GIVEN DATA Start Marker

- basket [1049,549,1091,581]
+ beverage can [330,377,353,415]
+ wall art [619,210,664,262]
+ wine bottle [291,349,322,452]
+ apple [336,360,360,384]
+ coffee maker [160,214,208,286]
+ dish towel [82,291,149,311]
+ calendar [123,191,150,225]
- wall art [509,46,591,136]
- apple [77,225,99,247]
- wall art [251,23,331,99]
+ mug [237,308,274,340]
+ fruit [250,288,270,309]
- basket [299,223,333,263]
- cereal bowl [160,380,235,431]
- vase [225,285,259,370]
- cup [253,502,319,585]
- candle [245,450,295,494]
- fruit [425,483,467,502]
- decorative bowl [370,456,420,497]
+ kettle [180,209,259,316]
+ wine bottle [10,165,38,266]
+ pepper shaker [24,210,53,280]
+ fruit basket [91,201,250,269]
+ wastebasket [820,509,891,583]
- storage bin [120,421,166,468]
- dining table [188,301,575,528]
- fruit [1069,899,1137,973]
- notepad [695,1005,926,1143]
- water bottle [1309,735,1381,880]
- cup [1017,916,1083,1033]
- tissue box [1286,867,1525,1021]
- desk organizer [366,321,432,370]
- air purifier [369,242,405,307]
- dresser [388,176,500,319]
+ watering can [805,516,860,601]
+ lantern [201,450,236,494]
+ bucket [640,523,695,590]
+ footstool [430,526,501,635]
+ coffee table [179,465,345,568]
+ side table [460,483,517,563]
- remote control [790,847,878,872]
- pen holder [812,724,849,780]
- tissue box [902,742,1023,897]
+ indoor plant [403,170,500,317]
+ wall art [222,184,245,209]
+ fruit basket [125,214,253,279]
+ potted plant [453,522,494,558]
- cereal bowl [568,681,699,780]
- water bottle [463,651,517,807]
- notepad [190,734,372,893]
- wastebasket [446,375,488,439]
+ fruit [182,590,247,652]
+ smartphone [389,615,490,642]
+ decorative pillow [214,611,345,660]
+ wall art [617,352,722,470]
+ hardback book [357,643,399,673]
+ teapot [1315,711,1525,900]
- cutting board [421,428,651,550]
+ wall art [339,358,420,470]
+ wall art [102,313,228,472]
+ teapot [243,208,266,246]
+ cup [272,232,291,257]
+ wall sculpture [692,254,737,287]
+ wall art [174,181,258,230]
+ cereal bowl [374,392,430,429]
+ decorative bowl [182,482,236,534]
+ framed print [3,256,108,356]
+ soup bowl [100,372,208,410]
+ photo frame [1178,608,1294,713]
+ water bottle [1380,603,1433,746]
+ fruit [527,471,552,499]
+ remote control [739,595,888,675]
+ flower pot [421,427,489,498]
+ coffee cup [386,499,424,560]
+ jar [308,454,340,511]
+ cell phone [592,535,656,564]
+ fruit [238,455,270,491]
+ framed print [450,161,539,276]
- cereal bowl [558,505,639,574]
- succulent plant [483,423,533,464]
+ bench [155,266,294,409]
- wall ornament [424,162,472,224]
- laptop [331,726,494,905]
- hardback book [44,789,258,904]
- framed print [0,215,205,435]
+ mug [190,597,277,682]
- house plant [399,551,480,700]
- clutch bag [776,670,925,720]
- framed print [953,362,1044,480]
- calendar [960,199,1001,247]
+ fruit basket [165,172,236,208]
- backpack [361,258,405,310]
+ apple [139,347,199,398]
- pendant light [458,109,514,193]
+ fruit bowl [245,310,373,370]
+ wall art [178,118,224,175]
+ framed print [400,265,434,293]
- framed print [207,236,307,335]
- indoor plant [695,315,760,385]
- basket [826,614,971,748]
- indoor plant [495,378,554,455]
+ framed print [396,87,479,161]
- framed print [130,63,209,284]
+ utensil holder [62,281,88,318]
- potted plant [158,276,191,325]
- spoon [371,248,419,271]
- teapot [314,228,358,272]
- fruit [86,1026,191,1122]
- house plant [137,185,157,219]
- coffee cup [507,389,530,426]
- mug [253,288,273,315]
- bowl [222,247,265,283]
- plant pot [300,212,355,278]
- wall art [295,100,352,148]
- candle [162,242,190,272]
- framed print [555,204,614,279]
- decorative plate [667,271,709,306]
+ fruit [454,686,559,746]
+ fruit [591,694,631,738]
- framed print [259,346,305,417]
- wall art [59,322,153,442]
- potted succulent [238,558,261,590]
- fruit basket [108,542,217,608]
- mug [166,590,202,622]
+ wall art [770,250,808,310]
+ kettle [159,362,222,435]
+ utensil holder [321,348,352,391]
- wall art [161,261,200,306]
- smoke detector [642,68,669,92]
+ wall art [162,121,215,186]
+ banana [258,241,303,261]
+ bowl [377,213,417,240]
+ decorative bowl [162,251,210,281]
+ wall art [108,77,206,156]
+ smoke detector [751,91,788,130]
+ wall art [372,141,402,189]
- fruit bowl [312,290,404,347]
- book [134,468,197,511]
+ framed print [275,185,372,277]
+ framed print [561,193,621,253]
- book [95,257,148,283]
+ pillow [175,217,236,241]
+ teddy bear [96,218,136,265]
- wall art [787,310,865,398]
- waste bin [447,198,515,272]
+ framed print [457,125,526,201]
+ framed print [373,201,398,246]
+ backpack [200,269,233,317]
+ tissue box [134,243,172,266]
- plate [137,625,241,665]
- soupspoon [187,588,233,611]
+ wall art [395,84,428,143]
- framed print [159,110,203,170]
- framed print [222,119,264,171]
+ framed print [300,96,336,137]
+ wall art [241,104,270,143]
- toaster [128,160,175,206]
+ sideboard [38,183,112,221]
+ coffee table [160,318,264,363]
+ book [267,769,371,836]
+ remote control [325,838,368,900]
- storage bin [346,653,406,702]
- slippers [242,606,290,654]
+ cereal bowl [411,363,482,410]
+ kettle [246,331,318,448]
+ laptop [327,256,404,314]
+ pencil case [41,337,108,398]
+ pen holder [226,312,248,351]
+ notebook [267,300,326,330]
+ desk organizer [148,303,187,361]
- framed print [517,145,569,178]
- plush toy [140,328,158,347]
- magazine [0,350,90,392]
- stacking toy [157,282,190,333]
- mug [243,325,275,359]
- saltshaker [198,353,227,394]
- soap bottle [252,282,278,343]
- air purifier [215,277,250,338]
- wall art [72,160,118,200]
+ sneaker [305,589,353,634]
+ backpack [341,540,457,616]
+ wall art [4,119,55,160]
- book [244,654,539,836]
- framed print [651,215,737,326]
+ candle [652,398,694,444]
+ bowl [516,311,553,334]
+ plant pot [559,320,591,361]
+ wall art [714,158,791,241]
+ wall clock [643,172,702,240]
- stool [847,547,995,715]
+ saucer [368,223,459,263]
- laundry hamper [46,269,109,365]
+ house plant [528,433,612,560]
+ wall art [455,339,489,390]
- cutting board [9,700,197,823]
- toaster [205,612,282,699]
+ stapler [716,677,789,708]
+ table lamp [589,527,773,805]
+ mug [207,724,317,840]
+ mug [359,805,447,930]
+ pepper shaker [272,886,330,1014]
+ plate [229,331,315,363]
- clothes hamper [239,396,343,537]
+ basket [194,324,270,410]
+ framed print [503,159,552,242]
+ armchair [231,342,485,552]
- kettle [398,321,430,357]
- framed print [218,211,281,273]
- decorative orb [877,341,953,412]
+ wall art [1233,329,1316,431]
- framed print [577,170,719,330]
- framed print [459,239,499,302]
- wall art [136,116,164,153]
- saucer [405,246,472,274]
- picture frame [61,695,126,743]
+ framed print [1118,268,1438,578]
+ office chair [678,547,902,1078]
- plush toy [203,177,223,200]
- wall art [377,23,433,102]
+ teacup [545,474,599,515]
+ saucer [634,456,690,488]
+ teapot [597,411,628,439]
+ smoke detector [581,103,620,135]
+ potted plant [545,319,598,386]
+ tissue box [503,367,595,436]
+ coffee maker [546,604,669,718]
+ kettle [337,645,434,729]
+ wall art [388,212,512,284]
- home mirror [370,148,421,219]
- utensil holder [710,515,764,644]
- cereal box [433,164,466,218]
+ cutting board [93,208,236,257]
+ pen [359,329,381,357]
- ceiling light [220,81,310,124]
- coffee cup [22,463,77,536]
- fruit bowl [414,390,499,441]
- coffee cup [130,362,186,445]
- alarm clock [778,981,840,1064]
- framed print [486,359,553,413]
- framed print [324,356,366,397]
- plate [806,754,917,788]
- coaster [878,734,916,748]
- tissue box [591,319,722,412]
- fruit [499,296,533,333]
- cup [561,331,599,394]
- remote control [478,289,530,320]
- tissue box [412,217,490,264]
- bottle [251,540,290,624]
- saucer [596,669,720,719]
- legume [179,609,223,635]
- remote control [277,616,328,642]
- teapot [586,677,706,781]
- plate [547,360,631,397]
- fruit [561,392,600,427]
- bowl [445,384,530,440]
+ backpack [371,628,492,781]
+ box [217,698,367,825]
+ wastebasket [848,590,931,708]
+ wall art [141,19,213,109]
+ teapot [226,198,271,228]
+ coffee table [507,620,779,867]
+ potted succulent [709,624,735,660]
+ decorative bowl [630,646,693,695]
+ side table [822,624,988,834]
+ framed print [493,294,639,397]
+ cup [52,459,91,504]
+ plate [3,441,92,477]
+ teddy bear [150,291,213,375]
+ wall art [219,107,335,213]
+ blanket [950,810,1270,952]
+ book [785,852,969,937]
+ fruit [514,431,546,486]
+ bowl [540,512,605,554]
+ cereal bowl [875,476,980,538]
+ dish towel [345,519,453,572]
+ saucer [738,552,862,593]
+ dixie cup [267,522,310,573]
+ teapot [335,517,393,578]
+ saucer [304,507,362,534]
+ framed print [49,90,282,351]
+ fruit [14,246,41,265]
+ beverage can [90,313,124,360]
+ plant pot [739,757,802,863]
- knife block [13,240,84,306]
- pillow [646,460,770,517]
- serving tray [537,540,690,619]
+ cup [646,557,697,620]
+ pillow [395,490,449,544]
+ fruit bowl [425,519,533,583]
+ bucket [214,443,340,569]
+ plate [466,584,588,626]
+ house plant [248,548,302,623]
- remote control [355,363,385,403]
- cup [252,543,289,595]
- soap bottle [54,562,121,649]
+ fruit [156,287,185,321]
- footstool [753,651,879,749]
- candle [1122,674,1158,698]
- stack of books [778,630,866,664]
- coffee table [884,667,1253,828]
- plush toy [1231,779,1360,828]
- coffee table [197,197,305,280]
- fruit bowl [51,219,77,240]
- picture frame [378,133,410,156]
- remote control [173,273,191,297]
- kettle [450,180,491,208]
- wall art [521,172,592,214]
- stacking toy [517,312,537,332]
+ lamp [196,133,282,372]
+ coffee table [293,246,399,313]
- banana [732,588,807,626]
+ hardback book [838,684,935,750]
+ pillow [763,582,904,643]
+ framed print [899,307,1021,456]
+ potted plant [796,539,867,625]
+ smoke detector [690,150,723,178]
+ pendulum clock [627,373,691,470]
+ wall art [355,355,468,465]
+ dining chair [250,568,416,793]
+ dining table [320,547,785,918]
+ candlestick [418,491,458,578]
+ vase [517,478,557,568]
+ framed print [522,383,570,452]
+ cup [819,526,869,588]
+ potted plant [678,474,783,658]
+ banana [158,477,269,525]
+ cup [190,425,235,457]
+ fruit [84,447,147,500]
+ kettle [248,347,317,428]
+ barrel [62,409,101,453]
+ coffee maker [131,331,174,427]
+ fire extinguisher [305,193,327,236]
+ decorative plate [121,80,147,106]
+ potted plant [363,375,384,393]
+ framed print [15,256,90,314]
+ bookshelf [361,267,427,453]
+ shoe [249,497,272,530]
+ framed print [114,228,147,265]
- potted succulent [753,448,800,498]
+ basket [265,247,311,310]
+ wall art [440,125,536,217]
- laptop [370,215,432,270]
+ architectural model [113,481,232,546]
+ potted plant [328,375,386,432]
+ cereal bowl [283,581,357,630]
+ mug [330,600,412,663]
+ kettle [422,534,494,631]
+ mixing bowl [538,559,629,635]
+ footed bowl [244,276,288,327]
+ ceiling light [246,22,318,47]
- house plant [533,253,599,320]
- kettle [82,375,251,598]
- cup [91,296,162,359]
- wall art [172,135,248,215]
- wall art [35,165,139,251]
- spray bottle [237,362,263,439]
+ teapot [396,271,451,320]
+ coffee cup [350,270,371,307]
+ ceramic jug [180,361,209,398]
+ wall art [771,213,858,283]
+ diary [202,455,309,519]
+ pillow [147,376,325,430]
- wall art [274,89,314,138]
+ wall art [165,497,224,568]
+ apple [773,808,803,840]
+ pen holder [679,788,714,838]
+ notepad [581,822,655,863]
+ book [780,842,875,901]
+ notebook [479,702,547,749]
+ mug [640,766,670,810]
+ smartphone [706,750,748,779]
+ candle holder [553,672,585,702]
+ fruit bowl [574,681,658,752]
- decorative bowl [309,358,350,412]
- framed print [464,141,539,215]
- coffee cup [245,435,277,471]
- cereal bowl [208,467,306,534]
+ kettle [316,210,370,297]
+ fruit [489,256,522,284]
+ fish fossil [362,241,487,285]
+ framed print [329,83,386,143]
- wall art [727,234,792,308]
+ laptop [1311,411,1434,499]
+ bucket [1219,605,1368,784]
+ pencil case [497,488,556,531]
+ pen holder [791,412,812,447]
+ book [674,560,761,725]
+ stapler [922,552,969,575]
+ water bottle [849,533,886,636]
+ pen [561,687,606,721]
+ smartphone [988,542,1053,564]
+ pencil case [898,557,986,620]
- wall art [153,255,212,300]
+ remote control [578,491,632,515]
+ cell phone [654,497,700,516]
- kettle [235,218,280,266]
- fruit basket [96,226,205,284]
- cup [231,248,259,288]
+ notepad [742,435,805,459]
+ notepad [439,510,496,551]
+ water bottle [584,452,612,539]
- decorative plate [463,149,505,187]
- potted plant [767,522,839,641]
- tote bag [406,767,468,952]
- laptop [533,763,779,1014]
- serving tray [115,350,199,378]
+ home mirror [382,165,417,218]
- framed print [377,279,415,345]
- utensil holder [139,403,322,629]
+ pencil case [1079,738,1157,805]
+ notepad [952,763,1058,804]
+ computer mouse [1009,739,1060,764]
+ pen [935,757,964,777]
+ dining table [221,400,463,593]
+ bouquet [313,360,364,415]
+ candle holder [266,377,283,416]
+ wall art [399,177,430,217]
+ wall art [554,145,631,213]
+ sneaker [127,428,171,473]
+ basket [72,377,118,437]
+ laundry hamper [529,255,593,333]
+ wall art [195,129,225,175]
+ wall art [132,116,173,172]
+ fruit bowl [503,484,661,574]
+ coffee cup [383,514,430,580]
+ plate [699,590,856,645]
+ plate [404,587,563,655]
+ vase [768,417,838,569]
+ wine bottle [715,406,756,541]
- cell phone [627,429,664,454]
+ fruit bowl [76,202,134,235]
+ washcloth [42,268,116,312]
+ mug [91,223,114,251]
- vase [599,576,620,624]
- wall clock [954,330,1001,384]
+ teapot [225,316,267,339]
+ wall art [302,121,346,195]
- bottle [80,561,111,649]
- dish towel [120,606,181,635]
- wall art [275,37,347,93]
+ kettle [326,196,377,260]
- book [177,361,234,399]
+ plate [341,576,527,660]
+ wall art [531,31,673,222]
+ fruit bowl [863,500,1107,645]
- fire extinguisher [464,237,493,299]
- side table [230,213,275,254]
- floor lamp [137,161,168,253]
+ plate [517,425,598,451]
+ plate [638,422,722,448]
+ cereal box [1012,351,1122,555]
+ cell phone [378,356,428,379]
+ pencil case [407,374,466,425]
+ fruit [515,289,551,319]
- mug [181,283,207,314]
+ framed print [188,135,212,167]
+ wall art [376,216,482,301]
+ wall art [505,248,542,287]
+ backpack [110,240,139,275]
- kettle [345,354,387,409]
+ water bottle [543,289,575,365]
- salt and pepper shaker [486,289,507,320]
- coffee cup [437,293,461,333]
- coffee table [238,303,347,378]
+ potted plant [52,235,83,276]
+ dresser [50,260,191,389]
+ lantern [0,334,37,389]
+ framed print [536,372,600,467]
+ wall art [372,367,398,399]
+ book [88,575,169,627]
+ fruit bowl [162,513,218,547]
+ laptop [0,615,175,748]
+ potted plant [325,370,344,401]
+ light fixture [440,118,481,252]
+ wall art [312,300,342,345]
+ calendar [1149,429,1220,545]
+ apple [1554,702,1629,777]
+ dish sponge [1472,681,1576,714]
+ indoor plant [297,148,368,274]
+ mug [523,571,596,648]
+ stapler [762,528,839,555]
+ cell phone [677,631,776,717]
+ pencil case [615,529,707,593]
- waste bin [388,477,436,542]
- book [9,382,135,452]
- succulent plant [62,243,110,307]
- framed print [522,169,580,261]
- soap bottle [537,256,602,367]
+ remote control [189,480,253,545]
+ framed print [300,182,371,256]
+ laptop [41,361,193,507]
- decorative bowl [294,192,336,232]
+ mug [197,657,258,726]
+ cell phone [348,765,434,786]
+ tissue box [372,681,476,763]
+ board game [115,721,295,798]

GIVEN DATA End Marker

Set the entries down again exactly, beginning with their first line and ending with the line that contains "- notepad [190,734,372,893]"; omit all other lines.

**SOLVED EXERCISE:**
- basket [1049,549,1091,581]
+ beverage can [330,377,353,415]
+ wall art [619,210,664,262]
+ wine bottle [291,349,322,452]
+ apple [336,360,360,384]
+ coffee maker [160,214,208,286]
+ dish towel [82,291,149,311]
+ calendar [123,191,150,225]
- wall art [509,46,591,136]
- apple [77,225,99,247]
- wall art [251,23,331,99]
+ mug [237,308,274,340]
+ fruit [250,288,270,309]
- basket [299,223,333,263]
- cereal bowl [160,380,235,431]
- vase [225,285,259,370]
- cup [253,502,319,585]
- candle [245,450,295,494]
- fruit [425,483,467,502]
- decorative bowl [370,456,420,497]
+ kettle [180,209,259,316]
+ wine bottle [10,165,38,266]
+ pepper shaker [24,210,53,280]
+ fruit basket [91,201,250,269]
+ wastebasket [820,509,891,583]
- storage bin [120,421,166,468]
- dining table [188,301,575,528]
- fruit [1069,899,1137,973]
- notepad [695,1005,926,1143]
- water bottle [1309,735,1381,880]
- cup [1017,916,1083,1033]
- tissue box [1286,867,1525,1021]
- desk organizer [366,321,432,370]
- air purifier [369,242,405,307]
- dresser [388,176,500,319]
+ watering can [805,516,860,601]
+ lantern [201,450,236,494]
+ bucket [640,523,695,590]
+ footstool [430,526,501,635]
+ coffee table [179,465,345,568]
+ side table [460,483,517,563]
- remote control [790,847,878,872]
- pen holder [812,724,849,780]
- tissue box [902,742,1023,897]
+ indoor plant [403,170,500,317]
+ wall art [222,184,245,209]
+ fruit basket [125,214,253,279]
+ potted plant [453,522,494,558]
- cereal bowl [568,681,699,780]
- water bottle [463,651,517,807]
- notepad [190,734,372,893]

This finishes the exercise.